Directions for this task »
Leaving all pictures aside, write out the records below precisely as given.

[Items from a dataset]
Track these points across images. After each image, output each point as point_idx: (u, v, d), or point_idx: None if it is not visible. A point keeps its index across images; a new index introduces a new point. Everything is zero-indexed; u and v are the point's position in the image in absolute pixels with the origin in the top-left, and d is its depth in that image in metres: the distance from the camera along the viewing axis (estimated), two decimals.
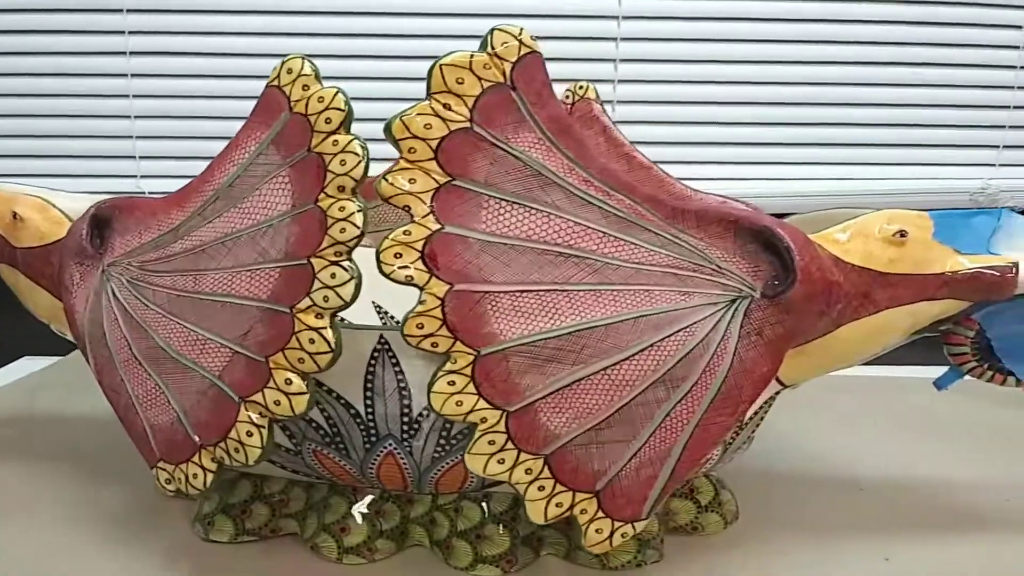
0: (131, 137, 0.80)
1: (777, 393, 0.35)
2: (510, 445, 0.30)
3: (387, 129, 0.28)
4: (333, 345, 0.29)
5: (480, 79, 0.28)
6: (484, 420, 0.29)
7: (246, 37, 0.79)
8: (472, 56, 0.28)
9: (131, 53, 0.78)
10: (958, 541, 0.39)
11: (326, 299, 0.29)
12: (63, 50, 0.78)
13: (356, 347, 0.31)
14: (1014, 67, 0.84)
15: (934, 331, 0.36)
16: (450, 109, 0.28)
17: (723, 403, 0.30)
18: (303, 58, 0.30)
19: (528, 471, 0.30)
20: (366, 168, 0.28)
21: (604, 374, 0.29)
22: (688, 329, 0.29)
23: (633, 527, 0.31)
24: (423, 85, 0.29)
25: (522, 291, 0.29)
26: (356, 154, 0.28)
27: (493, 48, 0.29)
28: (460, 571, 0.35)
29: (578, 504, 0.30)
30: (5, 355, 0.71)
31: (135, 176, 0.80)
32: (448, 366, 0.29)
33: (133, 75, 0.78)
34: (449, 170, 0.29)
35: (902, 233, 0.32)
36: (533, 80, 0.29)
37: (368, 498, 0.37)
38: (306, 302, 0.29)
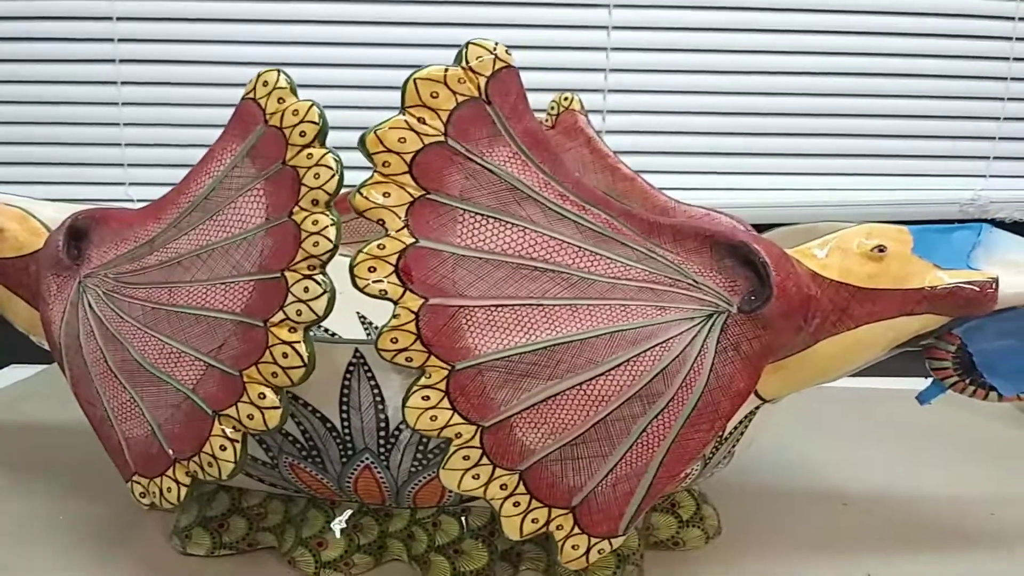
0: (120, 145, 0.79)
1: (757, 408, 0.35)
2: (485, 460, 0.29)
3: (361, 143, 0.28)
4: (306, 359, 0.28)
5: (455, 93, 0.28)
6: (459, 435, 0.29)
7: (236, 45, 0.79)
8: (447, 70, 0.28)
9: (120, 61, 0.78)
10: (942, 558, 0.39)
11: (299, 313, 0.28)
12: (52, 58, 0.77)
13: (331, 361, 0.31)
14: (1004, 78, 0.84)
15: (915, 346, 0.35)
16: (424, 123, 0.28)
17: (700, 419, 0.30)
18: (278, 71, 0.30)
19: (503, 487, 0.30)
20: (340, 181, 0.28)
21: (580, 389, 0.29)
22: (664, 344, 0.29)
23: (610, 543, 0.31)
24: None
25: (497, 305, 0.29)
26: (330, 167, 0.28)
27: (468, 62, 0.28)
28: None
29: (554, 520, 0.30)
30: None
31: (123, 184, 0.80)
32: (423, 381, 0.29)
33: (122, 83, 0.78)
34: (423, 184, 0.29)
35: (881, 248, 0.32)
36: (508, 94, 0.29)
37: (346, 512, 0.37)
38: (279, 316, 0.29)
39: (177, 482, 0.31)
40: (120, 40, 0.77)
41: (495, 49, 0.29)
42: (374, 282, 0.28)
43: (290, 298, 0.28)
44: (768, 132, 0.84)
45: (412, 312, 0.28)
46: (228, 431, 0.30)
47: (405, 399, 0.29)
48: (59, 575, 0.36)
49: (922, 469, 0.50)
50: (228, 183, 0.31)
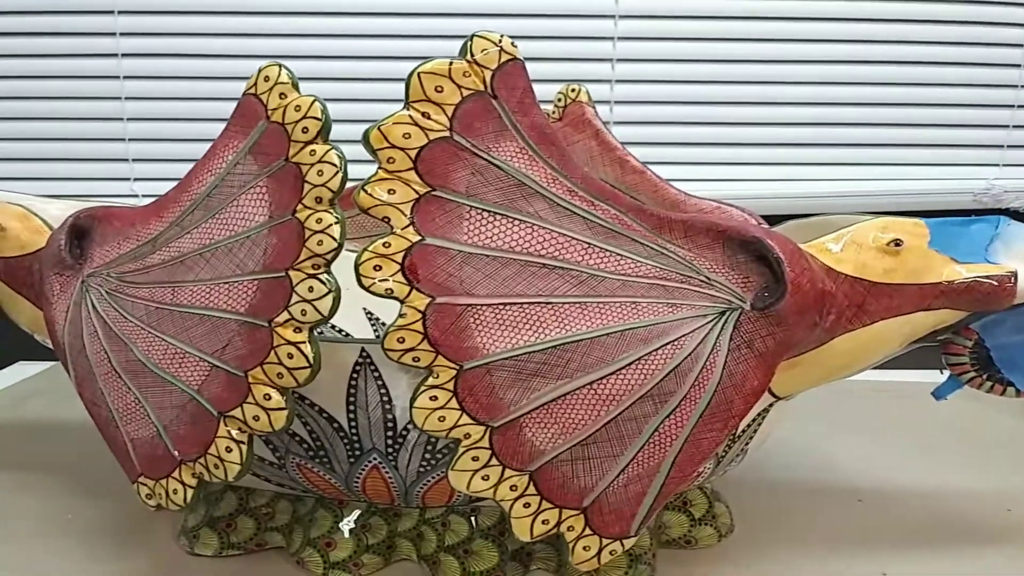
0: (124, 140, 0.79)
1: (771, 405, 0.34)
2: (494, 461, 0.29)
3: (365, 139, 0.27)
4: (312, 360, 0.28)
5: (460, 87, 0.28)
6: (468, 436, 0.29)
7: (239, 38, 0.78)
8: (451, 63, 0.28)
9: (123, 55, 0.77)
10: (959, 555, 0.38)
11: (304, 313, 0.28)
12: (55, 52, 0.77)
13: (338, 360, 0.31)
14: (1018, 66, 0.83)
15: (932, 341, 0.35)
16: (429, 118, 0.28)
17: (713, 418, 0.29)
18: (280, 66, 0.29)
19: (513, 488, 0.29)
20: (344, 179, 0.28)
21: (590, 388, 0.29)
22: (676, 342, 0.29)
23: (622, 544, 0.30)
24: None
25: (505, 304, 0.28)
26: (334, 164, 0.28)
27: (473, 55, 0.28)
28: None
29: (565, 521, 0.30)
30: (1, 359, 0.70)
31: (128, 179, 0.79)
32: (430, 381, 0.28)
33: (125, 77, 0.78)
34: (429, 180, 0.28)
35: (897, 242, 0.31)
36: (515, 88, 0.28)
37: (355, 512, 0.36)
38: (284, 316, 0.28)
39: (183, 484, 0.31)
40: (122, 34, 0.77)
41: (500, 42, 0.28)
42: (380, 281, 0.28)
43: (295, 298, 0.28)
44: (779, 122, 0.83)
45: (419, 311, 0.28)
46: (234, 432, 0.29)
47: (413, 399, 0.28)
48: (65, 574, 0.36)
49: (938, 464, 0.49)
50: (231, 180, 0.30)
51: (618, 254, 0.29)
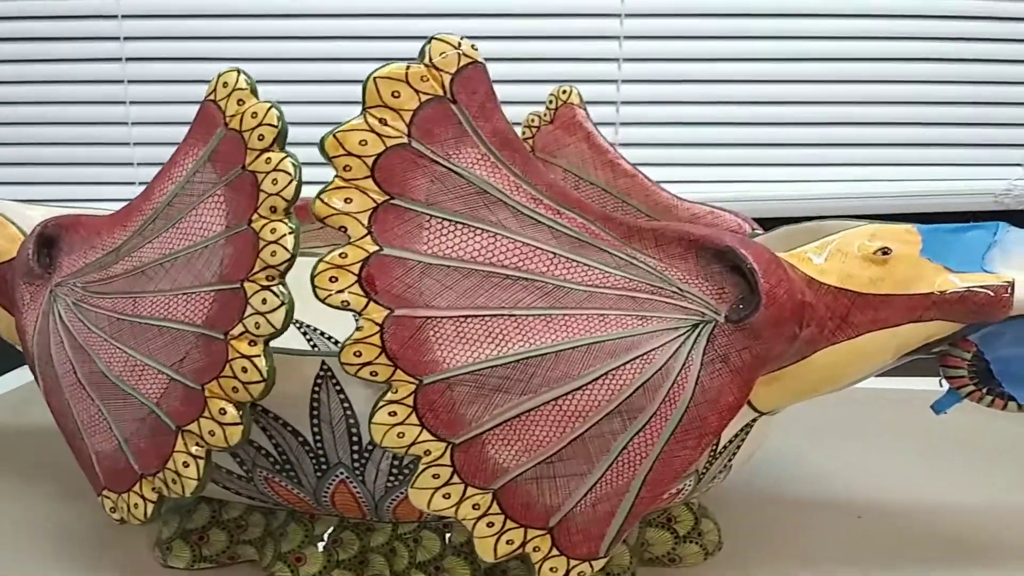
0: (128, 144, 0.79)
1: (754, 420, 0.33)
2: (456, 479, 0.28)
3: (321, 146, 0.27)
4: (265, 374, 0.27)
5: (417, 92, 0.27)
6: (428, 452, 0.28)
7: (243, 42, 0.78)
8: (408, 68, 0.27)
9: (127, 59, 0.77)
10: (963, 573, 0.36)
11: (258, 326, 0.27)
12: (58, 57, 0.77)
13: (299, 373, 0.30)
14: None
15: (928, 353, 0.33)
16: (386, 124, 0.27)
17: (686, 435, 0.28)
18: (239, 71, 0.29)
19: (476, 506, 0.28)
20: (298, 188, 0.27)
21: (555, 404, 0.27)
22: (646, 356, 0.27)
23: (591, 566, 0.29)
24: None
25: (467, 316, 0.27)
26: (288, 173, 0.27)
27: (431, 59, 0.27)
28: None
29: (530, 541, 0.29)
30: (2, 365, 0.71)
31: (133, 183, 0.80)
32: (389, 396, 0.27)
33: (129, 81, 0.78)
34: (387, 188, 0.27)
35: (885, 251, 0.30)
36: (475, 92, 0.27)
37: (329, 528, 0.35)
38: (239, 328, 0.27)
39: (143, 498, 0.30)
40: (126, 39, 0.77)
41: (460, 45, 0.27)
42: (336, 293, 0.27)
43: (249, 310, 0.27)
44: (792, 121, 0.81)
45: (376, 324, 0.27)
46: (191, 447, 0.29)
47: (371, 414, 0.27)
48: None
49: (939, 477, 0.47)
50: (190, 189, 0.30)
51: (585, 264, 0.28)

Your solution »
Track these points across images. After each image, output each point as point_idx: (u, v, d), or point_idx: None if it is not visible. A point keeps its index across images; a new index introduces a new point. Everything is zero-indexed; u and v are the point's position in the image in absolute pixels with the origin in the top-left, and d is its depth in that image in metres: the distance from the camera along the viewing axis (estimated), two decimals.
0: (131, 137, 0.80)
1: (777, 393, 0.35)
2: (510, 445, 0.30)
3: (387, 129, 0.28)
4: (333, 345, 0.29)
5: (480, 79, 0.28)
6: (484, 420, 0.29)
7: (246, 37, 0.79)
8: (472, 56, 0.28)
9: (131, 53, 0.78)
10: (958, 541, 0.39)
11: (326, 299, 0.29)
12: (63, 50, 0.78)
13: (356, 347, 0.31)
14: (1014, 67, 0.84)
15: (934, 331, 0.36)
16: (450, 109, 0.28)
17: (723, 403, 0.30)
18: (303, 58, 0.30)
19: (528, 471, 0.30)
20: (366, 168, 0.28)
21: (604, 374, 0.29)
22: (688, 329, 0.29)
23: (633, 527, 0.31)
24: (423, 85, 0.29)
25: (522, 291, 0.29)
26: (356, 154, 0.28)
27: (493, 48, 0.29)
28: (460, 571, 0.35)
29: (578, 504, 0.30)
30: (5, 355, 0.71)
31: (135, 176, 0.80)
32: (448, 366, 0.29)
33: (133, 75, 0.78)
34: (449, 170, 0.29)
35: (902, 233, 0.32)
36: (533, 80, 0.29)
37: (368, 498, 0.37)
38: (306, 302, 0.29)
0: (120, 145, 0.79)
1: (757, 408, 0.35)
2: (485, 460, 0.29)
3: (361, 143, 0.28)
4: (306, 359, 0.28)
5: (455, 93, 0.28)
6: (459, 435, 0.29)
7: (236, 45, 0.79)
8: (447, 70, 0.28)
9: (120, 61, 0.78)
10: (942, 558, 0.39)
11: (299, 313, 0.28)
12: (52, 58, 0.77)
13: (331, 361, 0.31)
14: (1004, 78, 0.84)
15: (915, 346, 0.35)
16: (424, 123, 0.28)
17: (700, 419, 0.30)
18: (278, 71, 0.30)
19: (503, 487, 0.30)
20: (340, 181, 0.28)
21: (580, 389, 0.29)
22: (664, 344, 0.29)
23: (610, 543, 0.31)
24: None
25: (497, 305, 0.29)
26: (330, 167, 0.28)
27: (468, 62, 0.28)
28: None
29: (554, 520, 0.30)
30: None
31: (123, 184, 0.80)
32: (423, 381, 0.29)
33: (122, 83, 0.78)
34: (423, 184, 0.29)
35: (881, 248, 0.32)
36: (508, 94, 0.29)
37: (346, 512, 0.37)
38: (279, 316, 0.29)
39: (177, 482, 0.31)
40: (120, 40, 0.77)
41: (495, 49, 0.29)
42: (374, 282, 0.28)
43: (290, 298, 0.28)
44: (768, 132, 0.84)
45: (412, 312, 0.28)
46: (228, 431, 0.30)
47: (405, 399, 0.29)
48: (59, 575, 0.36)
49: (922, 469, 0.50)
50: (228, 183, 0.31)
0: (124, 140, 0.79)
1: (771, 405, 0.34)
2: (494, 461, 0.29)
3: (365, 139, 0.27)
4: (312, 360, 0.28)
5: (460, 87, 0.28)
6: (468, 436, 0.29)
7: (239, 38, 0.78)
8: (451, 63, 0.28)
9: (123, 55, 0.77)
10: (959, 555, 0.38)
11: (304, 313, 0.28)
12: (55, 52, 0.77)
13: (338, 360, 0.31)
14: (1018, 66, 0.83)
15: (932, 341, 0.35)
16: (429, 118, 0.28)
17: (713, 418, 0.29)
18: (280, 66, 0.29)
19: (513, 488, 0.29)
20: (344, 179, 0.28)
21: (590, 388, 0.29)
22: (676, 342, 0.29)
23: (622, 544, 0.30)
24: None
25: (505, 304, 0.28)
26: (334, 164, 0.28)
27: (473, 55, 0.28)
28: None
29: (565, 521, 0.30)
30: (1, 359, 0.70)
31: (128, 179, 0.79)
32: (430, 381, 0.28)
33: (125, 77, 0.78)
34: (429, 180, 0.28)
35: (897, 242, 0.31)
36: (515, 88, 0.28)
37: (355, 512, 0.36)
38: (284, 316, 0.28)
39: (183, 484, 0.31)
40: (122, 34, 0.77)
41: (500, 42, 0.28)
42: (380, 281, 0.28)
43: (295, 298, 0.28)
44: (779, 122, 0.83)
45: (419, 311, 0.28)
46: (234, 432, 0.29)
47: (413, 399, 0.28)
48: (65, 574, 0.36)
49: (938, 464, 0.49)
50: (231, 180, 0.30)
51: (618, 254, 0.29)
0: (128, 144, 0.79)
1: (754, 420, 0.33)
2: (456, 479, 0.28)
3: (321, 146, 0.27)
4: (265, 374, 0.27)
5: (417, 92, 0.27)
6: (428, 452, 0.28)
7: (243, 42, 0.78)
8: (408, 68, 0.27)
9: (127, 59, 0.77)
10: (963, 573, 0.36)
11: (258, 326, 0.27)
12: (58, 57, 0.77)
13: (299, 373, 0.30)
14: None
15: (928, 353, 0.33)
16: (386, 124, 0.27)
17: (686, 435, 0.28)
18: (239, 71, 0.29)
19: (476, 506, 0.28)
20: (298, 188, 0.27)
21: (555, 404, 0.27)
22: (646, 356, 0.27)
23: (591, 566, 0.29)
24: None
25: (467, 316, 0.27)
26: (288, 173, 0.27)
27: (431, 59, 0.27)
28: None
29: (530, 541, 0.29)
30: (2, 365, 0.71)
31: (133, 183, 0.80)
32: (389, 396, 0.27)
33: (129, 81, 0.78)
34: (387, 188, 0.27)
35: (885, 251, 0.30)
36: (475, 92, 0.27)
37: (329, 528, 0.35)
38: (239, 328, 0.27)
39: (143, 498, 0.30)
40: (126, 39, 0.77)
41: (460, 45, 0.27)
42: (336, 293, 0.27)
43: (249, 310, 0.27)
44: (792, 121, 0.81)
45: (376, 324, 0.27)
46: (191, 447, 0.29)
47: (371, 414, 0.27)
48: None
49: (939, 477, 0.47)
50: (190, 189, 0.30)
51: (585, 264, 0.28)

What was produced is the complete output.